Kalangan fungsionaris Syuriah PB NU, misalnya, menilai bahwa fatwa tersebut
tidak sejalan dengan garis kebijakan mereka. Sebab, menurut mereka, NU
seharusnya membentuk bank muamalah mudlarabah (berdagang bersama yang saling
menguntungkan), bukan bank umum yang lebih cenderung menganut sistem rente.
Bagaimana silang pendapat di kalangan intelektual dan ulama modernis di
negeri ini? Sesuaikah pendapat mereka dengan ketentuan syara'? Dapatkah
pendapat mereka diterima? Lebih jauh dari itu, apakah mereka boleh disebut mujtahid
atau lebih baik disebut sebagai muqallid?
Pendapat Intelektual dan Ulama Modernis
Di
antara pekerjaan yang dikelola bank, maka yang menjadi topik permasalahan dalam
Fikih Islam adalah soal bunga (rente) bank. Sebab, secara umum tujuan usaha
bank adalah untuk memperoleh keuntungan dari perdagangan kredit. Bank
memberikan kredit kepada orang luar dengan memungut bunga melalui pembayaran
kredit (yang jumlahnya lebih besar dari besarnya kredit). Selisih pembayaran
yang biasanya disebut bunga, itulah yang menjadi keuntungan usaha bank.
Dalam
masalah ini, para intelektual dan ulama modernis mempunyai pendapat yang
berbeda-beda, tergantung dari sudut pandang mereka. Ada segolongan dari mereka
yang mengharamkannya karena bunga bank tersebut dipandang sebagai riba. Tetapi
segolongan lainnya menghalalkannya.
Ke dalam kubu pertama (yang mengharamkan bunga
bank), tersebutlah Mahmud Abu Saud (Mantan Penasehat Bank Pakistan), berpendapat
bahwa segala bentuk rente (bank) yang terkenal dalam sistem perekonomian sekarang
ini adalah riba[4].

(BUTIR TUGAS 1): Menurut teks tentang bunga bank, apa tujuan usaha bank secara umum?
(BUTIR TUGAS 2): Tolong tuliskan ulang bagian teks tentang bunga bank yang dimulai dengan "Kalangan fungsionaris Syuriah" dan berlanjut hingga "disebut sebagai muqallid?", tanpa mengubah satu kata pun.
Data yang menyertai teks ini tidak diperlukan.

(BAGIAN DATA):
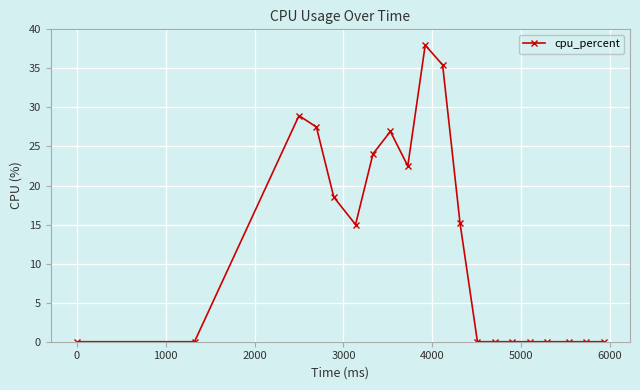

True or false: the data has more than 0 interior local peaks.

True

(KUNCI JAWABAN 1): Memperoleh keuntungan dari perdagangan kredit.

(KUNCI JAWABAN 2):
Kalangan fungsionaris Syuriah PB NU, misalnya, menilai bahwa fatwa tersebut
tidak sejalan dengan garis kebijakan mereka. Sebab, menurut mereka, NU
seharusnya membentuk bank muamalah mudlarabah (berdagang bersama yang saling
menguntungkan), bukan bank umum yang lebih cenderung menganut sistem rente.
Bagaimana silang pendapat di kalangan intelektual dan ulama modernis di
negeri ini? Sesuaikah pendapat mereka dengan ketentuan syara'? Dapatkah
pendapat mereka diterima? Lebih jauh dari itu, apakah mereka boleh disebut mujtahid
atau lebih baik disebut sebagai muqallid?